The new funding will allow Latigo to collect Phase 2 and early Phase 3 data in acute pain, Farzan said. The biotech will have to run multiple Phase 3 trials but won’t conduct them concurrently as a pharmaceutical giant with larger firepower might be able to do, he said.
The Series B will also help Farzan and the team collect early efficacy results in chronic pain. Meanwhile, the 45-employee biotech continues its drug discovery hunt in acid-sensing ion channels, or ASICs.
Latigo can get into Phase 3 on its own in acute pain but might eventually seek a partner to help it approach the more difficult chronic pain setting, he said.
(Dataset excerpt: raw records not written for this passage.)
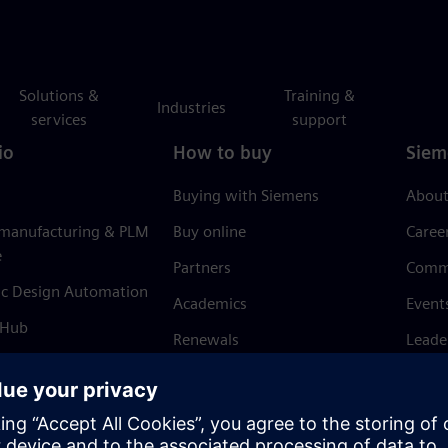
Solutions &
Training &
Industries
services
support
io
How to buy
Siem
Buying with Siemens
About
 manufacturing & PLM
Buy online
Caree
e
Partners
Comm
ic Design Automation
Academics
Event
 Hub
Renewals
Leade
Refund policy
News 
Trust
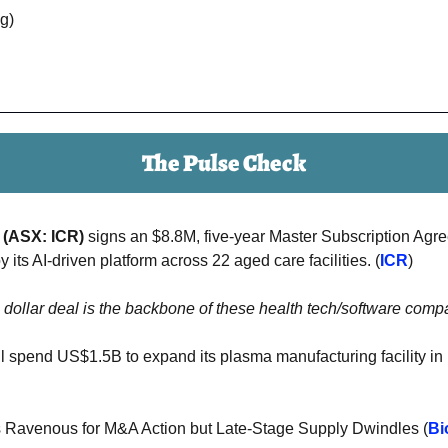
ng)
The Pulse Check
 (ASX: ICR) 
y its AI-driven platform across 22 aged care facilities. (
ICR
)
n dollar deal is the backbone of these health tech/software compa
ll spend US$1.5B to expand its plasma manufacturing facility in Il
s Ravenous for M&A Action but Late-Stage Supply Dwindles (
Bi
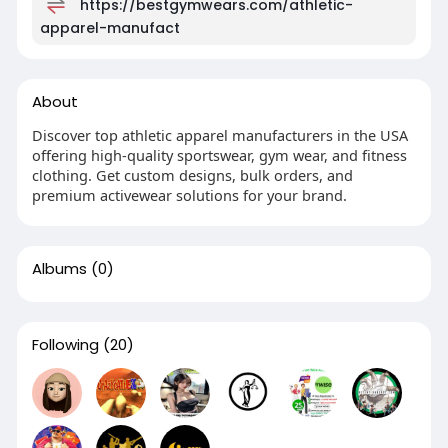
https://bestgymwears.com/athletic-
apparel-manufact
About
Discover top athletic apparel manufacturers in the USA
offering high-quality sportswear, gym wear, and fitness
clothing. Get custom designs, bulk orders, and
premium activewear solutions for your brand.
Albums
(0)
Following
(20)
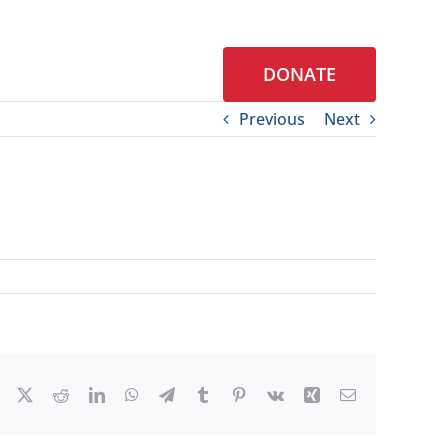
DONATE
S
CONTACT
Previous
Next
Facebook
X
Reddit
LinkedIn
WhatsApp
Telegram
Tumblr
Pinterest
Vk
Xing
Email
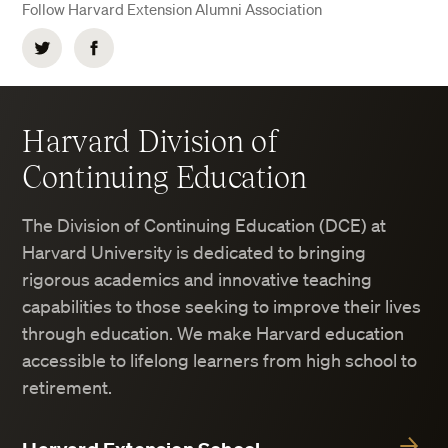
Follow Harvard Extension Alumni Association
Twitter
Facebook
Harvard Division of
Continuing Education
The Division of Continuing Education (DCE) at
Harvard University is dedicated to bringing
rigorous academics and innovative teaching
capabilities to those seeking to improve their lives
through education. We make Harvard education
accessible to lifelong learners from high school to
retirement.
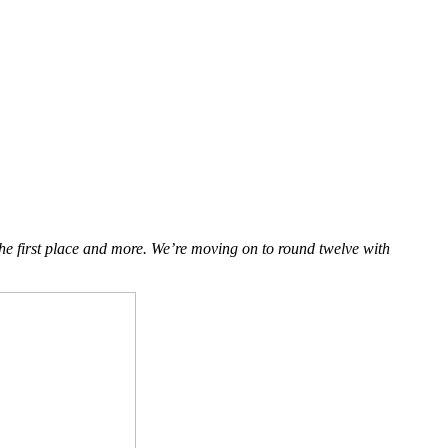
the first place and more. We’re moving on to round twelve with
They’ve got a “robust” manufacturing process in place with external help, the CEO said.
Blue Owl Capital led the Series B. Latigo’s investor base also includes Deep Track Capital, Access Biotechnology, Qatar Investment Authority, Cormorant Asset Management, Sanofi Ventures, Rock Springs Capital, UPMC Enterprises, Kern Capital, Westlake BioPartners, Foresite Capital, 5AM Ventures and Alexandria Venture Investments.
In the meantime, Farzan will be keeping a close eye on how Journavx’s approval and the broader non-opioid pain field pan out. “Are we going to start to see states coming up with policies trying to push even more patients away from an opioid?” he said.
He pointed to measures that California has put in place that require prescribers to fill out a “complicated” form if they want their patients to get an opioid. “States are putting barriers in front of opioid prescriptions, and I’m wondering if those will even increase now that there are other options available,” Farzan continued. “Obviously that’s going to be a little bit longer term.”
As for Vertex, company leadership has said they’ve been encouraged by conversations so far around the uptake of their medicine, approved Jan. 30.
“There was some news in the press last week about ongoing conversations we have with Optum, not complete yet, but I think positive that these are occurring so rapidly,” Vertex CFO Charles Wagner said on March 10 at the Leerink Partners Global Healthcare Conference in Miami.
New York and Arkansas have already provided coverage for Journavx, he said. “We have a lot to go, but the early signs are really encouraging,” Wagner said at the conference.